Prof. Jacobsen's group develops novel methods, instruments, and analysis approaches for X-ray nanoscale imaging and applies them to biology and environmental science, using the Advanced Photon Source (APS) at Argonne. Directions: (1) Scanning X-ray fluorescence microscopy (SXFM) for organ-wide and nanoscale elemental mapping of metals (zinc, copper, iron) in biological tissues — central to the NIH-funded QE-Map national resource; imaging how metals regulate cellular functions, synaptic zinc signaling, and neurodegenerative disease; (2) X-ray ptychography and coherent diffractive imaging (CDI) for nanoscale biological imaging beyond the diffraction limit with improved dose efficiency; (3) Development of new algorithms, optics (zone plates), and detector systems to push spatial resolution and dose efficiency in X-ray microscopy — including lensless imaging methods and compressed-sensing reconstruction.

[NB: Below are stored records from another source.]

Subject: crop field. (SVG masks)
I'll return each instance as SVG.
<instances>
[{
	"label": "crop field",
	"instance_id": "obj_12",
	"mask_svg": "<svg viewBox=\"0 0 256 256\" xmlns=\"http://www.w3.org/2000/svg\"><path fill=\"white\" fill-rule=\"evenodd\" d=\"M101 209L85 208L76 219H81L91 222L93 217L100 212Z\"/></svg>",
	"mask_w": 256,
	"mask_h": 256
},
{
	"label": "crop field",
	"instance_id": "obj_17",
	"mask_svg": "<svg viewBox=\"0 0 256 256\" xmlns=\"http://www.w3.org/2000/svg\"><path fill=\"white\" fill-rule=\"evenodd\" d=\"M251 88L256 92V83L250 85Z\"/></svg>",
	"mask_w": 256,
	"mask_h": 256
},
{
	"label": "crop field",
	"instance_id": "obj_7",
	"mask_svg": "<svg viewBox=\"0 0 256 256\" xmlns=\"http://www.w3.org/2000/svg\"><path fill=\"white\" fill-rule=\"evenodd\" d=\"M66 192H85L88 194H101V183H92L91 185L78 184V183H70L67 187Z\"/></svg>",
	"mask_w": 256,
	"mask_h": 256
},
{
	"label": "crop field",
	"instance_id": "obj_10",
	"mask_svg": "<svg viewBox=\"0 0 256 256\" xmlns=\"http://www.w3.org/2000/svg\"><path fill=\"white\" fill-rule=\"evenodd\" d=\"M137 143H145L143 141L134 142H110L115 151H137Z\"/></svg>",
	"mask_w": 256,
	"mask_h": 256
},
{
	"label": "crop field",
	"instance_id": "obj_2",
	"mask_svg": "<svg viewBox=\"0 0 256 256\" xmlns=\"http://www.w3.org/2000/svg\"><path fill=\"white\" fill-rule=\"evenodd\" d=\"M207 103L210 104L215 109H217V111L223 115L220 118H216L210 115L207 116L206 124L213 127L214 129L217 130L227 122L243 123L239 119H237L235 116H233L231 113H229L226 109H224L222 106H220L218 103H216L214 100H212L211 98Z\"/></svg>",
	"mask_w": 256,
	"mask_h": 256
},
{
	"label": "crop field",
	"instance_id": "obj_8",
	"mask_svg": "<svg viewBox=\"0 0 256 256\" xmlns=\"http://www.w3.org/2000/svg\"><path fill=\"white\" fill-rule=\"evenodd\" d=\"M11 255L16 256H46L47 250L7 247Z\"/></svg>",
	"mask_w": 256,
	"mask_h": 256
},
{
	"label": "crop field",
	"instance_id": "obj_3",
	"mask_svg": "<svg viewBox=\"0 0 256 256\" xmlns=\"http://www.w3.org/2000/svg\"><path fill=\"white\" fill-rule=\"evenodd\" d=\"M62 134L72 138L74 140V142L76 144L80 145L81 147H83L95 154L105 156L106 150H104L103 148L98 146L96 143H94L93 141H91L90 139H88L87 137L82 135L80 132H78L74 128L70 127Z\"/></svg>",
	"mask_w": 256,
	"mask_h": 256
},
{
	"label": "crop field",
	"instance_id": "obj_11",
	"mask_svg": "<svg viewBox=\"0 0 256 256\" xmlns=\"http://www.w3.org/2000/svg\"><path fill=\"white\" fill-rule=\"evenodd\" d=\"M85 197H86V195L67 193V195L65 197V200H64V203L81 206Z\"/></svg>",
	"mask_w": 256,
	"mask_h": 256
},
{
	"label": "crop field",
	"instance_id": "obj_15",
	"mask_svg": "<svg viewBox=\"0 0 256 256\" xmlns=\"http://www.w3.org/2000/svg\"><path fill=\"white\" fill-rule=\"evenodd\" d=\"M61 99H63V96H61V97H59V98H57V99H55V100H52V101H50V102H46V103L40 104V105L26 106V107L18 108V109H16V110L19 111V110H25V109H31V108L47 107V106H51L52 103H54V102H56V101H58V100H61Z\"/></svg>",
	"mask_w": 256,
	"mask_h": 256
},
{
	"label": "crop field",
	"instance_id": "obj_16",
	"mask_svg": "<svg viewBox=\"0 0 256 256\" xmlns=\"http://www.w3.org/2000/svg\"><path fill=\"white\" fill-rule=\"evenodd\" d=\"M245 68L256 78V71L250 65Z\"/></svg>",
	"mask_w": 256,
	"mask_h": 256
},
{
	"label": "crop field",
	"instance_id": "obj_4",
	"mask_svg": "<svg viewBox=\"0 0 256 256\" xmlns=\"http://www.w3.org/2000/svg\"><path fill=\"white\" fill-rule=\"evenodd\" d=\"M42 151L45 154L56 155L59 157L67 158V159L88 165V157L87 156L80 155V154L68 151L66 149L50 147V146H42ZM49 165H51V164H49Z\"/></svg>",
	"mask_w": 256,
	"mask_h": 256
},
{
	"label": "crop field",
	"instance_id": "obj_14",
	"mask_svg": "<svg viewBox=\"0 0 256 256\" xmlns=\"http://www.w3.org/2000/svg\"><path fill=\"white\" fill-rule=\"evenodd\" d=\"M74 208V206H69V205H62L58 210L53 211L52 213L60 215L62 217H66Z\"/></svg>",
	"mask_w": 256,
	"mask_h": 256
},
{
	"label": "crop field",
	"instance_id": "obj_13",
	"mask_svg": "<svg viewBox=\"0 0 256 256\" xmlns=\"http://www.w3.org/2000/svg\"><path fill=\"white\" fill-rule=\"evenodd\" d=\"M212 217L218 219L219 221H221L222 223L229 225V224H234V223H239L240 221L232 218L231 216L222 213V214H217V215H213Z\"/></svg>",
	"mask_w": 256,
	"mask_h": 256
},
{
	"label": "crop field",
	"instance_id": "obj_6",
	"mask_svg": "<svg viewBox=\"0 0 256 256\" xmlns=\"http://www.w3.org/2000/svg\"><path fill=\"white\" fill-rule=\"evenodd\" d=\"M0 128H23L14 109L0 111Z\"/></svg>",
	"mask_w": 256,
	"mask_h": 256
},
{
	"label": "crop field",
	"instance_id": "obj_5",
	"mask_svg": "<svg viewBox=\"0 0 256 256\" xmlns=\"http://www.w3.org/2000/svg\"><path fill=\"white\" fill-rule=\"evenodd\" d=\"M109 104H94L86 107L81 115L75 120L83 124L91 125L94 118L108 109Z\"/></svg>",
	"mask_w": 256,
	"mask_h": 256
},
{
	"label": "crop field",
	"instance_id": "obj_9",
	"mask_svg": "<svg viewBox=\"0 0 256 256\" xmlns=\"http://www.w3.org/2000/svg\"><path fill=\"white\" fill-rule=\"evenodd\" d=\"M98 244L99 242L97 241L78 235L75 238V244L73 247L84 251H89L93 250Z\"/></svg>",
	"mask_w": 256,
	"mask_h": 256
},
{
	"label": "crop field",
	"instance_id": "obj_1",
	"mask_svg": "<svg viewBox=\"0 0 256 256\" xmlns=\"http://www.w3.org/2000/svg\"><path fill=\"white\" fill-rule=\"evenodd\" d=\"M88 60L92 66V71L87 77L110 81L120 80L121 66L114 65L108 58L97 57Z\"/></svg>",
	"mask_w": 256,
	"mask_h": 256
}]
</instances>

Joint appointment at Argonne National Laboratory (Argonne Distinguished Fellow); also involved in QE-Map resource with Kozorovitskiy and Hao Zhang (McCormick).
Jamieson's group built the counted single-ion implantation capability that underpins every donor spin qubit made at UNSW and Melbourne: individual P, Sb or Bi ions are implanted into silicon through a nanoscale aperture while on-chip detector electrodes register the electron-hole pairs from each ion stop event, so the number and position of dopants is known rather than assumed. Recent directions extend this to high-atomic-number donors for nuclear-spin qudits, to colour-centre creation in diamond and silicon carbide by counted implantation, and to characterising the damage and charge environment those ions leave behind. The work is fabrication-forward but its scientific content is single-particle detection metrology. Positioned against the established body of NV-ensemble quantum sensing work — DEER, nanoscale NMR and T1 relaxometry protocols operating at pT/sqrt(Hz) field sensitivity — his contribution is upstream: the deterministic creation and validation of the very spin defects whose ensembles are later interrogated by DEER and nanoscale NMR at pT/sqrt(Hz).
Kobus Kuipers' lab develops and applies near-field optical microscopy to study nanophotonic phenomena with sub-wavelength spatial resolution. Research: (1) near-field imaging of topological photonic states (topological edge and interface modes in photonic crystals); (2) near-field microscopy of plasmonics and nanophotonics; (3) visualizing light transport at the nanoscale. Borderline for quantum sensing but directly relevant to nanophotonic quantum sensing platforms.
Minor directs the National Center for Electron Microscopy at LBNL and develops in-situ TEM methods to observe how materials deform, fracture, and transform under mechanical load, temperature, and other stimuli in real time at atomic resolution.
Prof. Mohseni's group (Bio-inspired Sensors and Optoelectronics) pushes III-V semiconductor photodetector technology toward thermodynamic and quantum limits of photon sensitivity. Key directions: (1) Nanoscale IR photodetectors: shrinking pixel dimensions below the diffraction limit using quantum confinement effects (InGaAs/InAlAs quantum well and dot structures) to improve sensitivity, bandwidth, and resolution simultaneously; (2) Superlattice photomultipliers — high-gain, low-noise avalanche photodetectors at room temperature approaching quantum-limited sensitivity for mid-wave and long-wave infrared detection; (3) Quantum sensing applications including squeezed-light-enhanced thermoreflectance imaging of electronic hotspots, and photon-counting receivers for quantum communications. Co-author on 275+ papers, 33+ US patents; NAI Fellow 2023; W.M. Keck Foundation Award, DARPA YFA, NSF CAREER. Fellow of SPIE and Optica. Also Professor of Physics and Astronomy.